GIVEN REQUEST 1
Rewrite the Gnome marketing post from the words "Gnome is not" through the words "driving users away)?", substituting "Wall Street Journal" for "New York Times".
GIVEN REQUEST 2
Identify each line in the rows that contains the string "distortionguitar" and copy it out. Case counts.

PROVIDED TEXT
——

Re: real marketing or just catchy slogans?




Hi,

I agree with many things you wrote in your post; I really do!

This is why I have to nitpick a little bit: ;-)

 1.) Intel markets itself to end users to be able to receive a premium
for its products and/or sell more.

 2.) Quality is seldomly a one-dimensional measure for buyers.

To use words as 'obvious choice' and 'unambiguously better' is in most
cases wrong. I believe your conclusions are thus not quite right:
There's quite a lot we need to convince end users of.

Cheers,
Claus



On Thu, 08 Dec 2005 16:28:05 -0500
Dan Winship <danw novell com> wrote:

Sri Ramkrishna wrote:
I met the guy who did firefox's community (and release manager I
believe)stuff (and I think marketing) at OSCON.  He said he would be
happy to talk with us about what he did to help Firefox.

Gnome is not like Firefox. End users can see an ad for Firefox, decide 
that it's cool, download it, install it, and go. But end users can't 
download and install "Gnome". The closest they can come is to download 
and install a Linux distribution that is *based on* Gnome, which (even 
ignoring the huge difference in scale between a web browser and a 
distro) is a totally different thing. How would we tell users to install 
GNOME if we had a New York Times ad? Would we pick a preferred distro? 
Or let anyone who wanted to contribute money to the ad be able to put in 
a plug for their distro (even if that distro was really hard to install 
and was likely to end up driving users away)?

We can't sell ourselves directly to end users. We need to sell ourselves 
to Linux distros, and get them to sell *themselves* to end users. We're 
not like Firefox, we're like Intel! [Cue "Intel Inside" chimes] The vast 
majority of our "customers" don't "buy" our product directly, they're 
getting it as an integral part of someone else's product. Even if they 
do understand that this other product contains our product, they aren't 
going to be able to explain exactly what our part does for the combined 
product, where our part of the product ends and the other vendor's part 
begins, or how the possible alternatives to our product would make 
things different for them. At best, they'll be able to say "well, this 
one has 2.8 and that other one has 2.6, so I'll get this one because it 
has a bigger number!"

——

Rows from a dataset:

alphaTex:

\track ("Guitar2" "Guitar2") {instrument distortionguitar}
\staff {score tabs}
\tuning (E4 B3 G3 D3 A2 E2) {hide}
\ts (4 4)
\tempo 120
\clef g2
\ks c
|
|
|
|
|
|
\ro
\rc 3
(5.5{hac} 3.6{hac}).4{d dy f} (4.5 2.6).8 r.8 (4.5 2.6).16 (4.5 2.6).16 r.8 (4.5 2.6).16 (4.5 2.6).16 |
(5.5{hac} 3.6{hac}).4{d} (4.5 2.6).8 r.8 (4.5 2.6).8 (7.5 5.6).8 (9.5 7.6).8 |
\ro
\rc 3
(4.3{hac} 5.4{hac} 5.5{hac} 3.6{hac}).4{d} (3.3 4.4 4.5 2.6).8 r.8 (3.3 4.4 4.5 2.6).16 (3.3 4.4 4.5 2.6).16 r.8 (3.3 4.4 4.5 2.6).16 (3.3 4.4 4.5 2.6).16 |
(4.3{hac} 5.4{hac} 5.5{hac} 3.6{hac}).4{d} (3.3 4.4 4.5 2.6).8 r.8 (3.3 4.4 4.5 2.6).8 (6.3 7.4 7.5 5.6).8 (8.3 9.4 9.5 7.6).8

——

CORRECT OUTPUT 1
Gnome is not like Firefox. End users can see an ad for Firefox, decide 
that it's cool, download it, install it, and go. But end users can't 
download and install "Gnome". The closest they can come is to download 
and install a Linux distribution that is *based on* Gnome, which (even 
ignoring the huge difference in scale between a web browser and a 
distro) is a totally different thing. How would we tell users to install 
GNOME if we had a Wall Street Journal ad? Would we pick a preferred distro? 
Or let anyone who wanted to contribute money to the ad be able to put in 
a plug for their distro (even if that distro was really hard to install 
and was likely to end up driving users away)?

CORRECT OUTPUT 2
\track ("Guitar2" "Guitar2") {instrument distortionguitar}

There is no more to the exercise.